R Module 7: Pivoting

[TO BE UPDATED SOON!]

In this tutorial, we pivot the Altoona crime data from long table to wide table format. Pivoting rotates the data from a long table format (one column with a lot of rows) into a wide table format (lots of columns with a single row). This transformation is especially useful after an aggregation since the aggregated information is always stored in a long format, while machine learning models often need the data to be stored in the wide format.

For our example, we use pivoting to show how many months in our dataset each sex committed each type of crime, and whether both sexes commit all types of crime or not.

R Script (copy below code & paste into RStudio; do not copy the output results)

# # # # # NSF Project “Big Data Education” (Penn State University)
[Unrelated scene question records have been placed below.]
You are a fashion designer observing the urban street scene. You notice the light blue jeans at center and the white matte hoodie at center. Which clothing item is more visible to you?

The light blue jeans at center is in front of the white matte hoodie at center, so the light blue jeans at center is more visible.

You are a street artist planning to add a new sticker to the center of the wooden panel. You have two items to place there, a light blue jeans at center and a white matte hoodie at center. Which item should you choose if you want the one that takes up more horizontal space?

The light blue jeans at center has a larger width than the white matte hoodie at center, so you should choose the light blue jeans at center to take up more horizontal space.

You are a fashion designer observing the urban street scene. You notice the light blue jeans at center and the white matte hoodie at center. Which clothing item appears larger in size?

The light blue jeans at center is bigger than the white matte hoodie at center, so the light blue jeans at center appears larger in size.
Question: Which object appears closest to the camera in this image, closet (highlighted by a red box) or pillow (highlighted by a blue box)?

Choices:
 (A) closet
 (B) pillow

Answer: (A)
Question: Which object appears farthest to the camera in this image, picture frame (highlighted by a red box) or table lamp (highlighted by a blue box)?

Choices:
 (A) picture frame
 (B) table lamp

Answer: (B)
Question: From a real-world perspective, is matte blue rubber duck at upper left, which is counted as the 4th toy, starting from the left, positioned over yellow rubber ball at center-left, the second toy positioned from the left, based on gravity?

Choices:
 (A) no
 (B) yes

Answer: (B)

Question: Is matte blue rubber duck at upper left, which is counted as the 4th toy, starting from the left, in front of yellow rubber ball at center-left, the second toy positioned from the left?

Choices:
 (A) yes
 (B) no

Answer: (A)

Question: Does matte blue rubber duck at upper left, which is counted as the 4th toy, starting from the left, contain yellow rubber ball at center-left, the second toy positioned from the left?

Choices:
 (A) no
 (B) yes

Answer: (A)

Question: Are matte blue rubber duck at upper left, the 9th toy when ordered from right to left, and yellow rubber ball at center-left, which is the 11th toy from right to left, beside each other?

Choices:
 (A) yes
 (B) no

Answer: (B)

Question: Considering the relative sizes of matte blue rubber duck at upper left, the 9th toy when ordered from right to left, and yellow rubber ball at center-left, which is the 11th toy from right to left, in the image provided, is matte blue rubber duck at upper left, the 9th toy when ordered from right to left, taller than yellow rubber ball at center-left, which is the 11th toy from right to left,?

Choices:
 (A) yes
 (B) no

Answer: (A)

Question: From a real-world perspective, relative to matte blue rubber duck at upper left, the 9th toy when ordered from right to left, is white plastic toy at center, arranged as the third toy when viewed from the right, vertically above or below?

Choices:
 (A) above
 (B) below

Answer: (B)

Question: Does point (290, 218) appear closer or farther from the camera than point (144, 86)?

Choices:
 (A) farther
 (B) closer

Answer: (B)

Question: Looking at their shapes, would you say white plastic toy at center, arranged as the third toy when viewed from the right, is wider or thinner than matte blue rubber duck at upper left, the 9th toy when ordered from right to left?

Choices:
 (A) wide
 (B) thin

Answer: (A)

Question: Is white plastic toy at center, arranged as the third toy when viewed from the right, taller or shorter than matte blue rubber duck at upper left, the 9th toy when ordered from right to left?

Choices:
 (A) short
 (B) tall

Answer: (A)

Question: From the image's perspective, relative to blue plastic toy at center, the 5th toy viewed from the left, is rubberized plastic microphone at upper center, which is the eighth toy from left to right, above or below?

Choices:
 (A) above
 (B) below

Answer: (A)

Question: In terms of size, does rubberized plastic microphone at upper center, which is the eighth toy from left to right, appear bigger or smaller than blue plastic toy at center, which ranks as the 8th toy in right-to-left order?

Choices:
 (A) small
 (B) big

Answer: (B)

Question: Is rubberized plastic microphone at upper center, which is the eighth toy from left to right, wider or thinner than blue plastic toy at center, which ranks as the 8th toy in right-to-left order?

# # # # # More info: http://sites.psu.edu/bigdata/

# # # # # Lab 1: Altoona Crime Rates – Module 7: Pivoting & Advanced Renaming

# # # # STEP 0: SET WORKING DIRECTORY

# Set working directory to a folder with the following file:

# ‘Lab 1 Data Altoona Crime Rates.csv’

# # # # STEP 1: READ IN THE DATA

# Read in the data set we will be using.

AltoonaCrimeRates <- read.csv(“Lab 1 Data Altoona Crime Rates.csv”)

OUTPUT (a new data frame is created with 2326 observations of 39 variables):

# # # # STEP 2: AGGREGATE
THE DATA BY COLUMNS OF INTEREST

# Load package “plyr” from the library.

# If package is not loading, first install it using the following command:

# install.packages(“plyr”)

library(plyr)

# Aggregate AltoonaCrimeRates by columns Offense.Code and Sex, counting rows (nrow).

AltoonaCrimeRates <- ddply(AltoonaCrimeRates, .(Offense.Code, Sex), nrow)

OUTPUT (data frame reduces from 2326 observations of 39 variables to 67 observations of 3 variables):

# Checking: See the aggregated data set.

View(AltoonaCrimeRates)

OUTPUT (Aggregation kept only our 3 variables of interest, Offense.Code, Sex, and new variable V1 which counts the number of rows for each combination of Offense.Code and Sex):

# # # # STEP 3: PIVOT THE DATA FROM LONG TO WIDE FORMAT

# Load package “reshape” from the library.

# If package is not loading, first install it using the following command:

# install.packages(“reshape”)

library(reshape)

# Pivot AltoonaCrimeRates as “Offense.Code” by “Sex”, use column V1 as value column.

# (Value column gives values for new columns to be formed in the pivot table.)

AltoonaCrimeRates <- cast(AltoonaCrimeRates, Offense.Code ~ Sex, value=’V1′)

OUTPUT (data frame reduces from 67 to 35 observations of 3 variables):

# Checking: See the pivot table.

View(AltoonaCrimeRates)

OUTPUT (Pivoting created 2 new columns, one for each value of Sex, and filled their rows with values from the value column V1):

# # # # STEP 4: STORE THE NEW PIVOT TABLE

write.csv(AltoonaCrimeRates, file=”Altoona Crime
Rates by Sex.csv”)

Challenges:

Looking at the resulting table, is there a crime that was never committed by females? What about the males? A missing value (“NA”) means there were no data points there before pivoting.
What crime(s) were committed least number of months by males? To answer, you can sort the table, or use the code below.

head(AltoonaCrimeRates

[order(AltoonaCrimeRates$M,
decreasing=FALSE), ],

n=5)

Who committed crimes more months on average, females or males? To answer, you can use the summary command covered in Module 1, as follows:

summary(AltoonaCrimeRates)